Wednesday, May 5, 2010

Once [Never] A Runner?

I come back to John Parker Jr's running classic about once a year, mostly to remind myself that athletic success often comes with a steep price tag. You only have to read the scene in which Bruce Denton puts Quenton Cassidy through the following workout to discover if you even want to try to pay the price (actually paying the price, well, that takes even more guts).

3x(20x400 m @ race pace (55 sec/quarter) w/100 m jog between quarters and 400 m jog after every five quarters).

That's a simple equation, but for a runner of Cassidy's caliber (that's Jim Ryun or Steve Prefontaine or Adam Goucher) you're talking 15 miles at sub 4:00/mile pace with only the barest of recoveries. The whole workout works out to 19.25 miles, a brutal amount of work to be done on the track.

The thing is, you must be willing to go that deep if you actually care about winning in your sport. As I came off the bike on Saturday I felt a lot of things, rust being the predominant sensation. But more unsettling than forgetting that, in a race, you have to be prepared to work hard (how did I lose sight of that one?) was the sense that I just didn't know how to run.

I've run a lot over the past ten years. I remember the run that may have kicked off Chris Bagg's modern era of running. I had on a pair of yellow New Balance 1026s, which felt like beautiful slippers. I was a senior in college, living in a bizarre house off campus above an actress and a poli sci major named Vindhyia. I cruised out for a run on Vassar's Farm and came back feeling cracked open, as if breathing for the first time (I'd run before, but not with the same sense of timeliness and freedom). The awful year in D.C. followed, and my first marathon, and then countless half-marathons, triathlons, cycling races, open water swims, etc, etc...

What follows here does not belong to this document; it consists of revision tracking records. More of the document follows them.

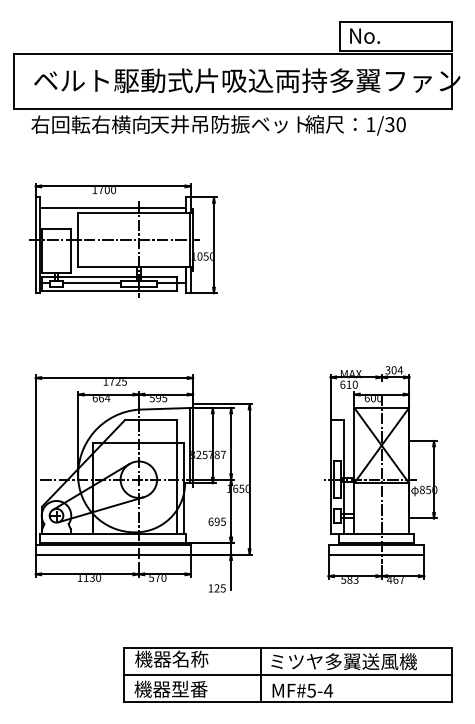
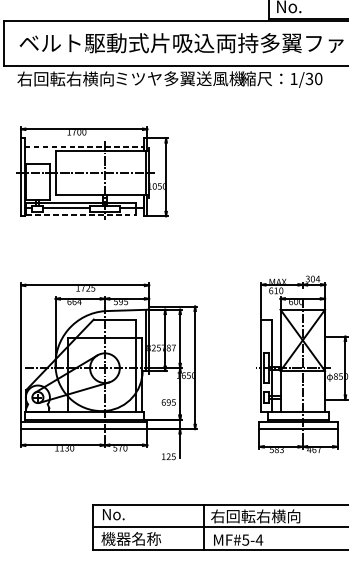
text: (230, 124) -> (179, 78), 天井吊防振ベット -> ミツヤ多翼送風機
line: (113, 207) -> (84, 146), solid -> dashed
line: (109, 291) -> (81, 214), solid -> dashed
text: (171, 658) -> (131, 513), 機器名称 -> No.
text: (342, 661) -> (270, 516), ミツヤ多翼送風機 -> 右回転右横向
text: (189, 688) -> (146, 538), 機器型番 -> 機器名称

But I don't think I know how to run.

You've seen people who know how to run. They run the way the Flintstones characters ran: an upper body held motionless, while legs turn in a blur below. No matter the terrain they flow up and over it, their shoes making no more than light scuff, scuff, scuff, scuff on the ground. Looking at the pictures from St. George, I see someone deeply afflicted by gravity, earthbound and irrevocably attached to the pavement. My face has none of a true runner's serenity.

I neglect a lot of the things that might make me a better runner: drills, cadence, core strength. I'm embarking, though, on a quest to become a true runner. That means losing some weight and building some strength. Look to these pages in the coming weeks to see how it's going. I'll try to keep you updated on my process.